Marta has a master's degree in law (2023, University of Antwerp). She did an internship at the Council of State and was a student worker at the legal service of the Council for Alien Disputes. She was a student researcher in the Government & Law research group and conducted research in the context of the JUDICON-EU Project. Marta was a member of the Diversity student panel at the University of Antwerp. ​Marta Łotoczuk is a full-time doctoral researcher on an IMPULS project. The project is about the legal aspects of medical decision-making in a diverse society. Persons with a migration background, especially those from non-Western countries, can experience major difficulties in seeking medical care. Some of the most important challenges arise in medical decision-making, where cultural preferences for close family involvement are difficult to reconcile with the Western model of medicine, as enshrined in health law and medical deontology. This is the first comprehensive research project on medical decision-making in patients with a migration background in the European context. In addition, the right to culturally appropriate health law is examined and placed in context.

Panneel, Margot

Margot is a full-time PhD-student under the AHLEC Chair. She has a master's degree in law (2022, UAntwerpen) and a master's degree in human rights and democratisation (2023, Global Campus of Human Rights). She completed an internship at the Prosecutor's Office of Antwerp under the direction of prosecutor Dennis Van den Cruys.

Her doctorate is situated within health law. In her research, she studies the legal framework governing medical experimentation on human beings and examines where the current legislation leads to difficulties in practice. This research is situated at both the national and supranational level and will also involve legal comparison with other countries. During this research she will also try to incorporate a human rights perspective by focusing on vulnerable groups and the right to equal access to health care.

Schollaert, Victor

Stevens, Chelsea

Van Den Houte, Bert

Van Vaerenbergh, Julie

Julie studied law at the University of Antwerp and completed her master's degree in 2022. After obtaining her master's in law, she worked as a legal trainee for five months at Equator, a law firm specialized in construction law. However, since February 1, 2023, Julie has been a doctoral researcher at the Faculty of Law at the University of Antwerp. Brief description of the doctoral research: Her classical legal research focuses on the content and scope of contractual fault from a comparative legal perspective with France and the Netherlands. Currently, a twofold distinction between a result obligation and an obligation of appropriate means is used to determine the existence of a contractual fault. In her doctoral thesis, she will, however, address the shortcomings of the current distinction, particularly how the guarantee obligation and the safety obligation can be integrated into this distinction of obligations.

Verhofstede, Thibaut

Vreven, Noa

Noa completed her Bachelor of Laws in 2021 and then enrolled in the Master of Laws (European Constitutionalism and Fundamental Rights) at the University of Antwerp, where she graduated in 2023. During her Master’s studies, Noa followed the aspiring researcher program at the Faculty of Law and completed an exchange in Trento, Italy (Università di Trento). Her Master’s thesis dealt with the right to sexual integrity. Currently, Noa is a teaching and research assistant at the Faculty of Law of the University of Antwerp under the supervision of Prof. Dr. Elise Goossens, in the field of civil law in context, with a specific interest in reproductive and sexual rights, and gender studies. 
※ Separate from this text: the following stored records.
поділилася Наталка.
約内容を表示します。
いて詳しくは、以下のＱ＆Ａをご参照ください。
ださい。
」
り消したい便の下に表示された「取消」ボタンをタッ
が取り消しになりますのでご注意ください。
In her doctoral research, Noa will investigate the added value of a gender-sensitive recognition of the right to reproductive autonomy in Europe. To answer this question, Noa will analyze the effective implementation of the European Court of Human Rights’ case law on reproduction within national legal frameworks. She will then deconstruct the impact of this case law from a gender theoretical perspective. The aim is to assess whether the existing European legal framework and case law are sufficient to guarantee both the freedom not to reproduce and the right to reproduce.